O novo texto que regula o acesso à morte medicamente assistida foi entregue esta quarta-feira no Parlamento, cerca de 48 horas antes de voltar a ser discutido e votado em plenário. Em causa estão duas alterações que passam pela recuperação do conceito de "sofrimento intolerável” e a possibilidade de o doente só recorrer à morte medicamente assistida se for incapaz de cometer o suicídio assistido.
“Acreditamos que resolvida a última dúvida do TC suscitada a partir da conjunção “e”, resolvida ainda a dúvida expressa pelos vários Juízes Conselheiros nas suas declarações de voto sobre a subsidiariedade da eutanásia, estão criadas as condições de conforto para uma promulgação por parte do Presidente da República”, diz ao Expresso a socialista Isabel Moreira, que voltou a consensualizar o texto entre os partidos proponentes - PS, IL, BE e PAN.

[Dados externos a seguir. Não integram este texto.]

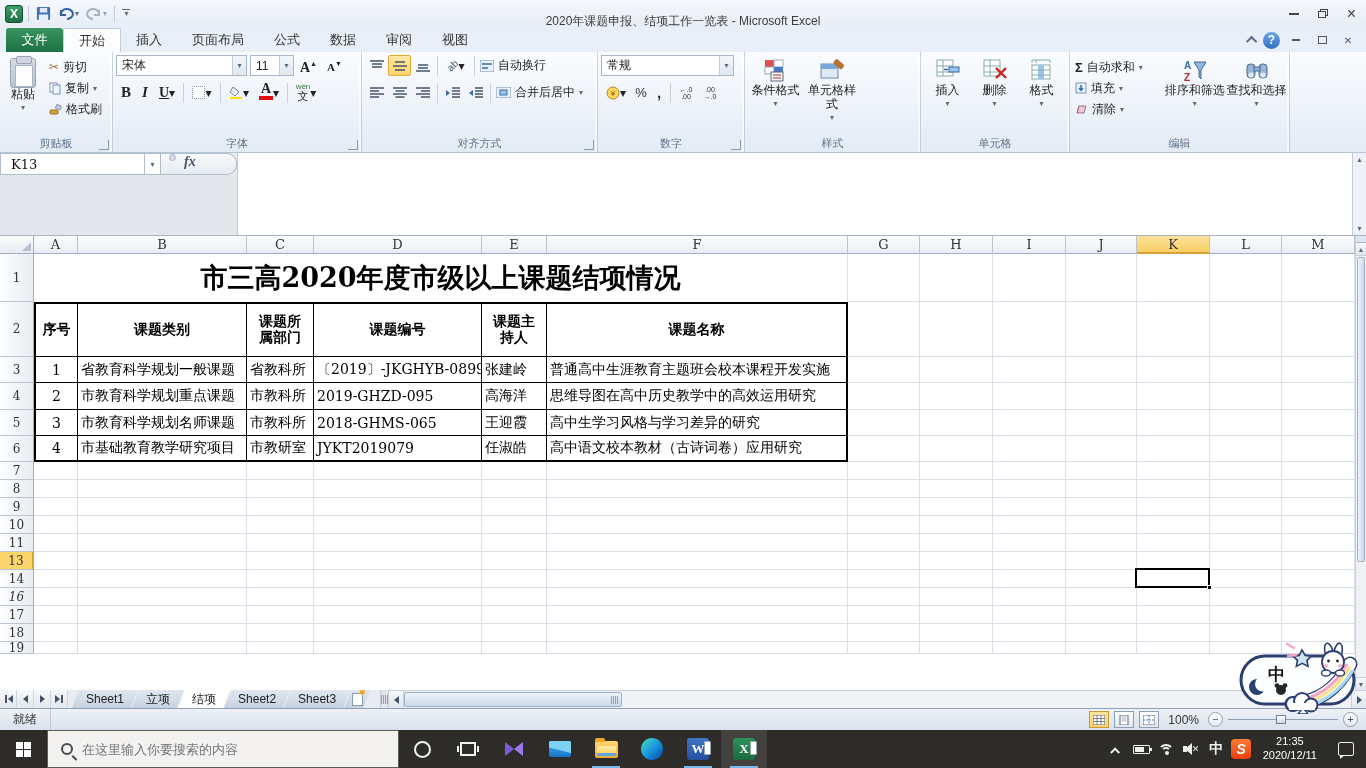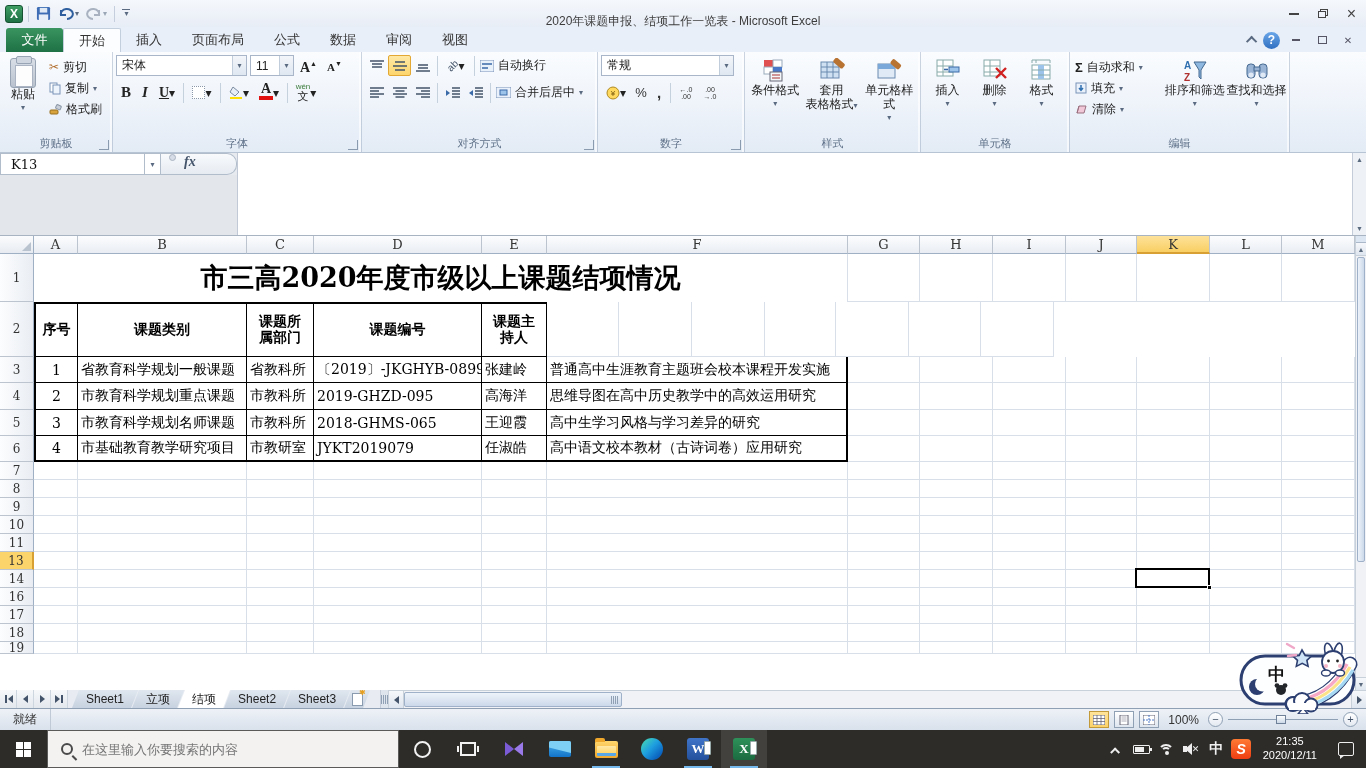--- a/index.html
+++ b/index.html
@@ -493,14 +493,6 @@
       </div>
       <div class="bigbtn" style="width:58px">
         <svg width="26" height="26" viewBox="0 0 26 26">
-            <rect x="2" y="4" width="18" height="16" fill="#cfe0f2" stroke="#6a8ab0"></rect>
-            <path d="M2 9h18M2 14h18M8 4v16M14 4v16" stroke="#6a8ab0"></path>
-            <rect x="13" y="1" width="12" height="6" rx="2" fill="#b87333" transform="rotate(40 18 6)"></rect>
-          </svg>
-        <span><span>套用</span><br><span>表格格式</span><span class="dar" style="display:inline">▾</span></span>
-      </div>
-      <div class="bigbtn" style="width:58px">
-        <svg width="26" height="26" viewBox="0 0 26 26">
             <rect x="2" y="6" width="17" height="14" fill="#dfeaf6" stroke="#6a8ab0"></rect>
             <rect x="2" y="6" width="17" height="5" fill="#7aa8d8"></rect>
             <rect x="14" y="2" width="11" height="6" rx="2" fill="#b87333" transform="rotate(40 18 6)"></rect>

Embora a deputada do PS admitisse, em janeiro, que o último chumbo do diploma se devia a uma questão “semântica” – bastando “corrigir uma palavra” –, as alterações ao texto vão mais longe para evitar uma nova declaração de inconstitucionalidade por parte do Tribunal Constitucional (TC). Por um lado, recupera-se a versão inicial da lei que fala em “sofrimento de grande intensidade", "intolerável”, e não especifica que o procedimento se aplica a quem padece de “sofrimento físico”, “psicológico” e “espiritual”.
“O Tribunal entendeu que a expressão “sofrimento físico, psicológico e espiritual” não clarifica se estamos perante uma situação de alternativa ou de cumulação. Assim, entendendo os Juízes que “e” é alternativo e juízes que entendem que “e” é cumulativo, optámos por regressar ao conceito de sofrimento sem adjetivos, já legitimado pelo TC”, explica Isabel Moreira.

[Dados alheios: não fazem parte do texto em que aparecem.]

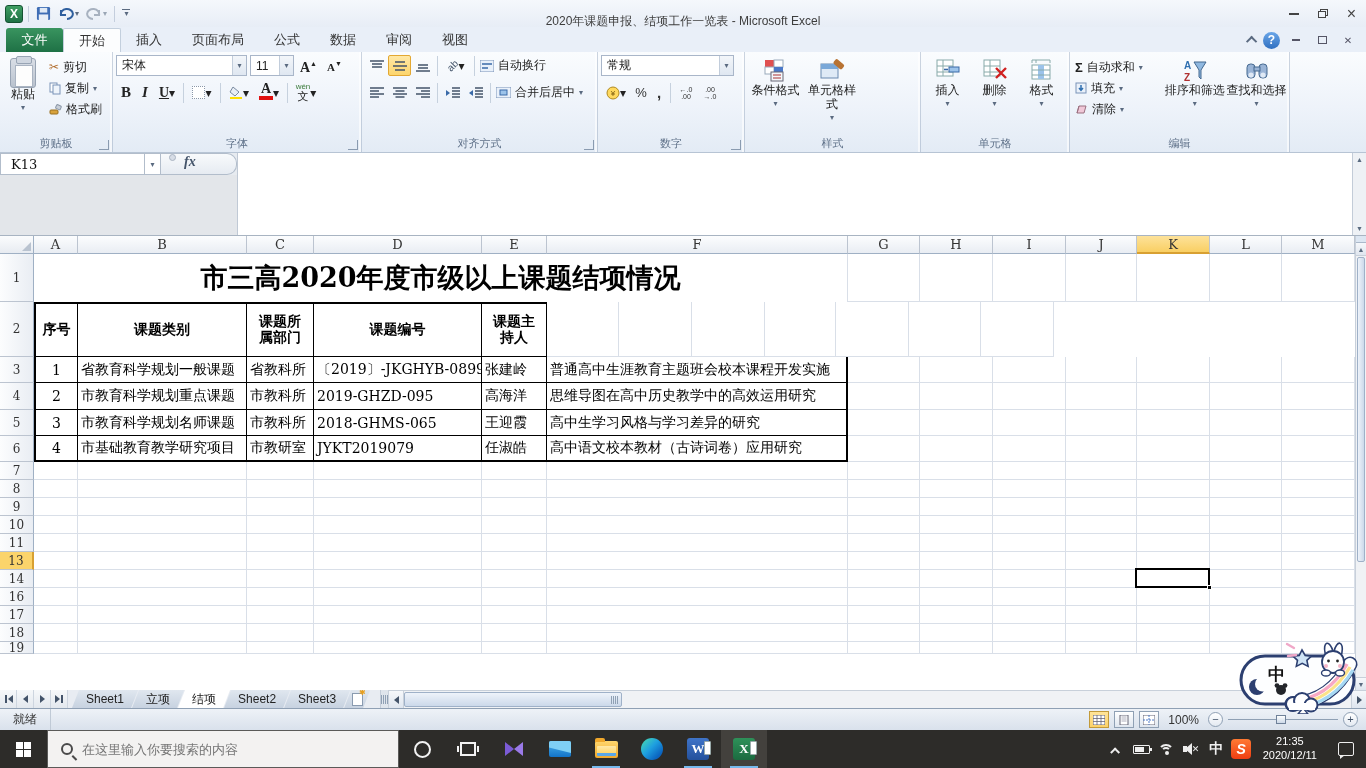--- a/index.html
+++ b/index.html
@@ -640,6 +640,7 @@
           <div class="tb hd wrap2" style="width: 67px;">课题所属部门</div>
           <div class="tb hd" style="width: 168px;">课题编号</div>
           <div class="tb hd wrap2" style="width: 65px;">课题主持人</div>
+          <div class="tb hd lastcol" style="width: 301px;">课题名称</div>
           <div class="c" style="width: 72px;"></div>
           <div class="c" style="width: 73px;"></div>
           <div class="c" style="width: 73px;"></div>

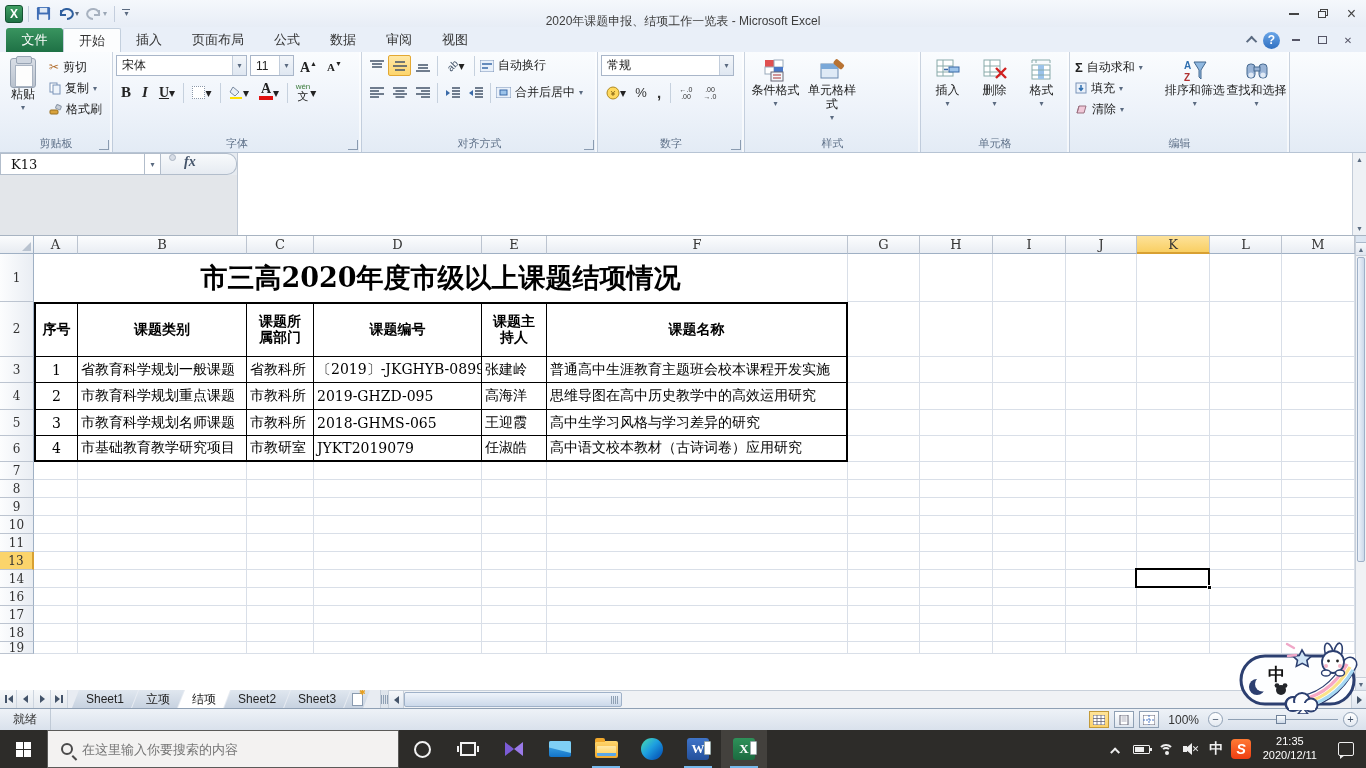--- a/index.html
+++ b/index.html
@@ -825,7 +825,7 @@
           <div class="c" style="width: 72px;"></div>
           <div class="c" style="width: 73px;"></div>
         </div>
-        <div class="grow" style="height: 18px;">
+        <div class="grow" style="height: 18px; font-style: italic;">
           <div class="rH">16</div>
           <div class="c" style="width: 44px;"></div>
           <div class="c" style="width: 169px;"></div>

O novo texto volta a definir “sofrimento de grande intensidade”, como “o sofrimento decorrente de doença grave e incurável” ou de “lesão definitiva de gravidade extrema”, “com grande intensidade, persistente, continuado ou permanente e considerado intolerável pela própria pessoa”.
Por outro, reduz o âmbito do procedimento, tendo em conta as preocupações levantadas por juízes do Palácio Ratton nas suas declarações de voto e a “leitura cruzada” do acórdão. Ou seja, passa prever que a “morte medicamente assistida só pode ocorrer por eutanásia quando o suicídio medicamente assistido for impossível por incapacidade física do doente”. “Parece bastante plausível que se tivesse sido questionada a não consagração expressa da subsidiariedade da eutanásia em relação ao subsídio medicamente assistido, e de forma inequívoca, a atual composição do TC ter-se-ia pronunciado pela inconstitucionalidade da referida não subsidiariedade. Faz, assim, todo o sentido, antecipar neste momento a exigência implícita no acórdão”, sustenta a deputada socialista.
A incapacidade física deve ser atestada por um médico. “O médico orientador informa e esclarece o doente sobre os métodos disponíveis para praticar a morte medicamente assistida, designadamente a autoadministração de fármacos letais pelo próprio doente ou a administração pelo médico ou profissional de saúde devidamente habilitado para o efeito, mas sob supervisão médica, quando o doente estiver fisicamente incapacitado de autoadministrar fármacos letais”, pode ler-se no novo texto.
Isabel Moreira sublinha ainda que a maioria dos juízes já se pronunciou a favor da morte medicamente assistida no último acórdão, sendo que “vários entenderam inclusivamente que é inconstitucional a legislação em vigor”, reconhecendo o “direito fundamental” a uma morte autodeterminada. “Estamos, assim, mais próximos dos Tribunais Constitucionais da Itália, da Áustria, da Colômbia e do Supremo Tribunal do Canadá”, vinca.
A morte medicamente assistida foi aprovada pela terceira vez no Parlamento, no passado dia 9 de dezembro, com os votos a favor da maioria da bancada do PS, IL, BE, de seis deputados do PSD e dos deputados únicos do PAN e Livre. PCP e Chega votaram contra.